Just a little alert to the world: the sky randomly turned dark today in São Paulo, and meteorologists believe it’s smoke from the fires burning *thousands* of kilometers away, in Rondônia or Paraguay. Imagine how much has to be burning to create that much smoke(!). SOS pic.twitter.com/P1DrCzQO6x
— Shannon Sims (@shannongsims) August 20, 2019
Bolsonaro’s role
Bolsonaro has faced major scrutiny for the increased rate of wildfires in the Amazon. The president vowed to limit fines for damaging forests during the 2018 presidential campaign, prompting concerns from environmentalists.
The rate of deforestation in the Amazon has increased markedly since he entered office, reaching a rate above three football fields per minute, according to government data obtained by The Guardian last month.

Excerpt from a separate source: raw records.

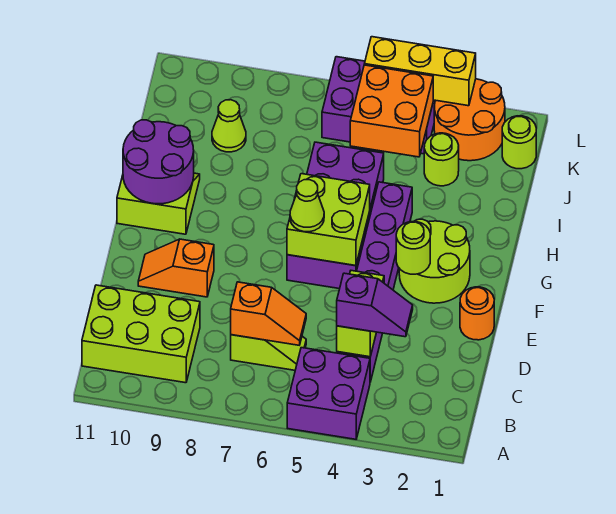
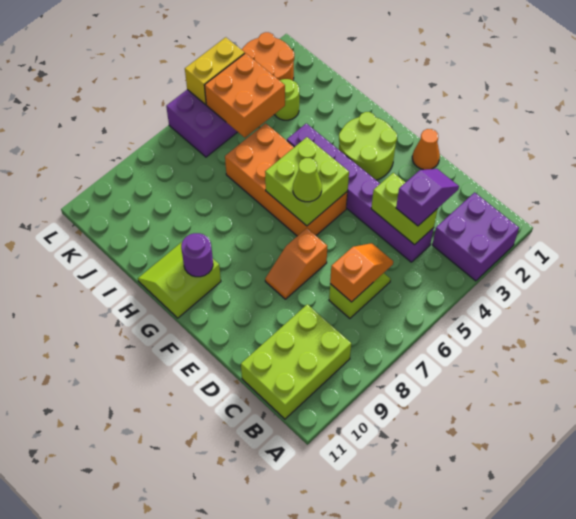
purple 2x2 brick [287,348,370,439] -> purple 2x2 brick moved to [432,192,519,281]
orange 1x1 round brick [460,287,494,340] -> orange 1x1 cone [412,129,440,170]
orange 1x2 slope [138,239,214,297] -> orange 1x2 slope moved to [265,228,327,299]
lime 1x1 round brick [396,222,430,274] -> none
purple 2x4 brick [287,142,384,289] -> orange 2x4 brick [225,123,348,236]
purple 2x2 round brick [123,120,194,204] -> purple 1x1 round brick [181,233,213,277]
lime 1x1 cone [212,100,246,152] -> none
lime 1x1 round brick [502,116,536,169] -> none
yellow 1x3 brick [364,37,476,106] -> yellow 1x2 brick [185,37,245,105]

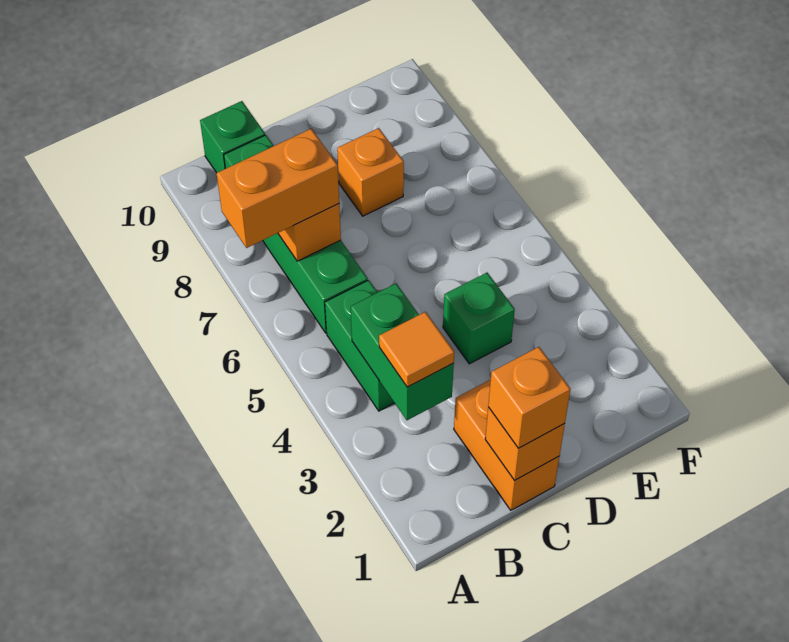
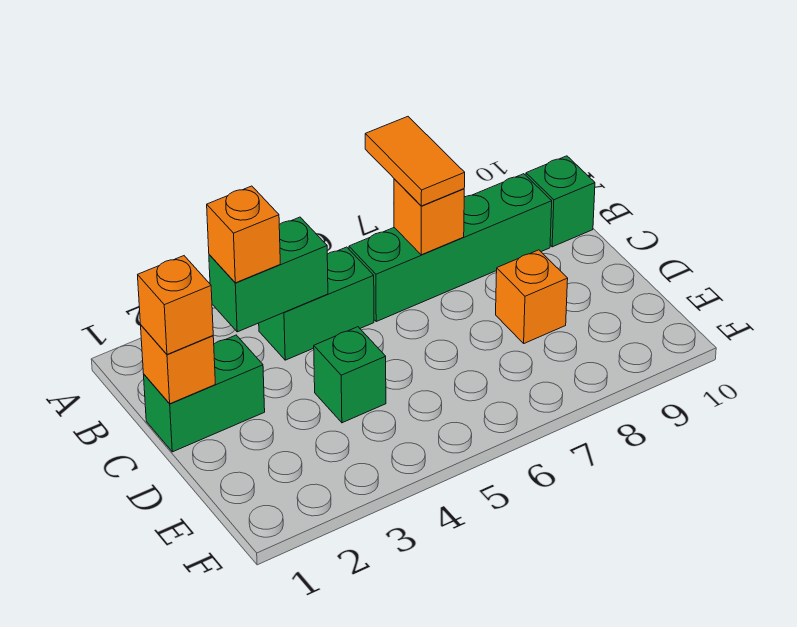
orange 1x2 brick [217,129,339,248] -> orange 1x2 tile [365,117,465,206]
orange 1x1 tile [379,312,454,387] -> orange 1x1 brick [207,186,280,283]
orange 1x2 brick [454,379,559,510] -> green 1x2 brick [144,335,265,452]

Bolsonaro fired the director of the INPE, Ricardo Galvão, earlier this month after Galvão defended agency data that showed the rate of deforestation rising in the nation. Data from the agency showed deforestation was 88 percent higher in June than the previous year.
Bosonaro called the statistics “lies,” adding that the center’s warning about deforestation hurt the country in trade negotiations, CNN reported.
“I am waiting for the next set of numbers, that will not be made up numbers. If they are alarming, I will take notice of them in front of you,” he told reporters, Reuters noted.
The advocacy group Greenpeace Brazil said fires have increased in areas most affected by rises in deforestation.
“Those who destroy the Amazon and let deforestation continue unabated are encouraged in doing so by the Bolsonaro government’s actions and policies,” Danicley de Aguiar, an Amazon forest campaigner for Greenpeace Brazil, said in a statement to The Hill. “Since taking office, the current government has been systematically dismantling Brazil’s environmental policy.”
Bolsonaro has gained a reputation as Brazil’s Donald Trump due in part to his skeptical views of environmental regulation. He said as a presidential candidate in 2018 that environmental policies were “suffocating” the economy and has threatened to withdraw Brazil from the Paris climate agreement.
Why the rainforest is important
An increase in fires and deforestation in the Amazon rainforest would make it harder for nations signed onto the Paris climate agreement to limit global warming to “well below” 3.6 degrees, The Washington Post reported.
The fires could also severely impact the Amazon’s function as a vital carbon store. The rainforest absorbs a substantial amount of the 2.4 billion metric tons of carbon that global forests suck up annually, the Post noted.
But its capacity to serve that function has reportedly weakened due to deforestation and altering weather patterns. Global warming could accelerate if the region were to ultimately become a source of carbon emissions, experts fear.